After conducting considerable research last month into the company's customer sentiment patterns using a technology tool that tracks social media channels like Instagram and popular review sites like Foursquare, I found that Starbucks' greatest number of customer complaints on the local level stemmed from its baristas' misspellings of its customers' names on their drink cups. In fact, upwards of 15 percent of customer complaints were related to this issue. Do a search on Google and you'll find the offense runs deep on the web with websites and Tumblr blogs devoted to the issue, such as 'StarbucksSpelling' and 'That's Not My Name, Starbucks.'
In honor of Starbucks' Tweet-a-Coffee announcement, I present the Starbucks' Name My Cup Web Hall of Shame, starting with the most offensive fail of all time:
1. Most Offensive - headline states; "Starbucks Writes 'Vagina' Instead Of 'Virginia' On Cup, Customer Posts To [Hong Kong] Facebook." No further commentary needed.
2. Most Dangerous -- Starbucks managed to mess with NSFW Corp Founder Paul Carr and didn't get its coffee burned. Good thing he doesn't cover coffee franchises, or this could have gotten ugly for the poor social media manager handling Twitter. No one likes a Tweet-Fight more than Carr and no one gets the last word better than Carr. It is best to apologize, walk away quietly and pretend nothing happened where he is concerned.
3. Most Viewed -- the 'StarbucksSpelling' Tumblr blog mentioned above gets the most press and most web traffic. Then there's the fan-generated 'When Starbucks Gets Your Name Wrong' Facebook page, which has generated over 35,000 likes. It is too funny to miss.
4. Most Current -- this tweet from the Barney Stinson parody account, which has 585,427 followers, is currently going viral with almost 500 retweets:
5. Most Personal -- on the rare occasion I visit a Starbucks I get a new name each time:
Obviously cup personalization is an issue that has been discussed for some time in web circles. Starbucks is most definitely aware of it, but has it done anything about the problem? 15 percent of customer sentiment dedicated to one issue should be cause for alarm. Perhaps the executive team feels the benefit of 'cup personalization' outweighs the negative sentiment and bad press stemming from the campaign's rigorous grammar requirements? If that's the case, is the company ready for an onslaught of new complaints related to cups of coffee being Tweeted with butchered name spellings? Cup personalization, in store and online, is a brand failure in my opinion and one that, were it terminated today, might save the company some money in addition to respect.

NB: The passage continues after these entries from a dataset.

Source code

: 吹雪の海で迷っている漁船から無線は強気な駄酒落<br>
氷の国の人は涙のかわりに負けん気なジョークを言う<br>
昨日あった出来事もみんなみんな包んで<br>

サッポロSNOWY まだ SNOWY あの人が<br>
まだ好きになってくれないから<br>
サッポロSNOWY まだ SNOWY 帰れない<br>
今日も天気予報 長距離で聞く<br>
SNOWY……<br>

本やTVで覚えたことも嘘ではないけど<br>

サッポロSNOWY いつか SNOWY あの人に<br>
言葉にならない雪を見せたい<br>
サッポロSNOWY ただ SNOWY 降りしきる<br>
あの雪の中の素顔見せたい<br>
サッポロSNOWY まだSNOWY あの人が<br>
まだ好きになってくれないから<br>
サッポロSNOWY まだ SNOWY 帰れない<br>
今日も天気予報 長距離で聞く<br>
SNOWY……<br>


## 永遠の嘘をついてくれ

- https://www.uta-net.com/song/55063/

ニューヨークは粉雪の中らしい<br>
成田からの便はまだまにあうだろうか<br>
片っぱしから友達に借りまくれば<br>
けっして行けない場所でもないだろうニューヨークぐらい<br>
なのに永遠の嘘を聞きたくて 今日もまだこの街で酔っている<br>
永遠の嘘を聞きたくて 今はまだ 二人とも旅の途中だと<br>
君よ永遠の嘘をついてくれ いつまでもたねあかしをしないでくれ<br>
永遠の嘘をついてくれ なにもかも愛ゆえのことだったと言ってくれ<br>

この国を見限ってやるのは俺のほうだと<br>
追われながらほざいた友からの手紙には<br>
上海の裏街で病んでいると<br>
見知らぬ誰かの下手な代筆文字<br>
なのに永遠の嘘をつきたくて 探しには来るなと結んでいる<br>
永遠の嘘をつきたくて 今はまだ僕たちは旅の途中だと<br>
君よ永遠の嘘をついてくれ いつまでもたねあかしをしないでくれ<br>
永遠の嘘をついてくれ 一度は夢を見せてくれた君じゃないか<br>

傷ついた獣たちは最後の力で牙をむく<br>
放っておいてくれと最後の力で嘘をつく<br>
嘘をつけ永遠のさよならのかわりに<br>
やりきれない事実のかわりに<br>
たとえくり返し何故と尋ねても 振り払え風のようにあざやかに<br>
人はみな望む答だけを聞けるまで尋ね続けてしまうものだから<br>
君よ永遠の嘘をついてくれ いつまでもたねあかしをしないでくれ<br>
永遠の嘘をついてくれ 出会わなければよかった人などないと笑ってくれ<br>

Consider the savings on Sharpie expenses alone in this (English major and therefore amateur math-driven) equation:
Pack of 12 Sharpies - Fine Black (Amazon.com) = $7.40 per month, per store (accept for losses, use, theft, etc.) x 20,891 stores (Wikipedia.com) = $154,590 saved per month. Multiply that by 12 months = $1,855,050 could be saved on Sharpie expenses per year.
Certainly Starbucks gets a better rate on Sharpies that what is quoted above, and the stated Sharpie attrition rate might be high, but either way it proves a lot of money is being spent on a program that has negative returns from a customer sentiment standpoint. And now that users can send coffee to friends and colleagues in a Tweet, the problem stands to reach epidemic proportions.